There have been several wider developments within vocational education and training in the European Union that have had significant implications for the way in which coaches are educated and their competence and qualifications recognised. These include the Lisbon, Bologna and Copenhagen processes, which have begun to chart new directions for vocational education and higher education in light of the emerging social and economic challenges facing the European Union. These processes have also initiated a proposed European Qualification Framework (EQF) and a European Credit System for Vocational Education and Training (ECVET).

The initial structure for the recognition of coaching qualifications at a European level was first developed in 1999. The European Coaching Council, a sub-committee of the European Network of Sports Science, Education and Employment (ENSSEE) in cooperation with the International Sport Federations, conducted the Review of this document between 2005 and 2007.

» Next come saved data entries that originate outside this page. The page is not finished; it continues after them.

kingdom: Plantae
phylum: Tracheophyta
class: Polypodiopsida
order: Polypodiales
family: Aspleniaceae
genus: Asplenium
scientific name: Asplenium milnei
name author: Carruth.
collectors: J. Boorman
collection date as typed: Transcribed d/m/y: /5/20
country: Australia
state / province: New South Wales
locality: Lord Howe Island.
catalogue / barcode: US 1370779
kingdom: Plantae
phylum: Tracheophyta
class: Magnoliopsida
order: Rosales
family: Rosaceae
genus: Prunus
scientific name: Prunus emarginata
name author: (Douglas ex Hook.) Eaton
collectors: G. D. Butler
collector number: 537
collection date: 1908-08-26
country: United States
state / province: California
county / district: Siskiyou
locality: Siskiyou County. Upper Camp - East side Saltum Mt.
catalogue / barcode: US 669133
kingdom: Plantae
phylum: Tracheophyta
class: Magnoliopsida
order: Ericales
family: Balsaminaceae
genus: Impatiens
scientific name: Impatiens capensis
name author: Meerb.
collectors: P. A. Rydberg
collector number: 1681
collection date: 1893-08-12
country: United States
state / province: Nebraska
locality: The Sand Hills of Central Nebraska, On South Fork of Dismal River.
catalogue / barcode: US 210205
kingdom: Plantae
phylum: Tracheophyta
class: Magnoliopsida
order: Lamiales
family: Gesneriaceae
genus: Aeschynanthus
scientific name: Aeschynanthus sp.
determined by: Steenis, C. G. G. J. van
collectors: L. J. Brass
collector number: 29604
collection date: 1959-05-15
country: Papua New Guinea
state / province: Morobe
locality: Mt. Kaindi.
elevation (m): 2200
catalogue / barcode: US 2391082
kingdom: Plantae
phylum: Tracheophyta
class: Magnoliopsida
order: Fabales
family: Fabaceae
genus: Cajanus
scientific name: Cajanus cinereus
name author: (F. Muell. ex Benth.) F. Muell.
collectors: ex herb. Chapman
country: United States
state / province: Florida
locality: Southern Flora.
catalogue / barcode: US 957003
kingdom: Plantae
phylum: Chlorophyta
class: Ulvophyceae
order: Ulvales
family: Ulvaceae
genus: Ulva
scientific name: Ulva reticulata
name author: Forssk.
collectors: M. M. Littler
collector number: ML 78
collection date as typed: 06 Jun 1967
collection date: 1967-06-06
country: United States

Based on the ‘Review of the 5-levels structure for qualification and recognition of coaching education structure’, the International Council for Coaches’ Education (ICCE) and the Association of Summer Olympic International Federations prepared ‘International Sport Coaching Framework’ which contains:

  • Coaching Framework Foundations
  • Coaching in Context
  • Coaching Recipients and Impact
  • Coaching Roles
  • Coaching Competence
  • Coach Education and Development
  • Coach Certification and Recognition
  • Coaching Framework Benefits

Parallel to and in alignment with the work mentioned above, in 2005 (Cologne, Germany) Tennis Europe organized the first Specific Theme Conference related to coaches’ education. This was followed by Coaches’ Education Conferences in 2011 (Vilamoura, Portugal) and 2013 (Valencia, Spain).

In addition, in 2007 the ITF established a working group which developed the ITF Recognition of national coaches’ education systems, which at present is divided into Gold, Silver and Bronze levels of official recognition.

The results of the above-mentioned conferences and the ITF working group include several documents, which have defined the activities and tasks of the coaches of beginner-intermediate, advanced and high performance players.

The majority of coaches in Europe are working in clubs or tennis schools with beginner and intermediate players. According to the ITF definition, ‘the coach of beginner - intermediate tennis players is defined as a coach who is able to effectively and safely coach players of this level of play on his own and may work under supervision reporting to more qualified coaches and, if needed, supervise assistant coaches’.

Taking into account the above, the 2013 Conference in Valencia provided the scene for in-depth discussions of the competencies, performance criteria and descriptions of performance standards for the coach of beginner-intermediate players.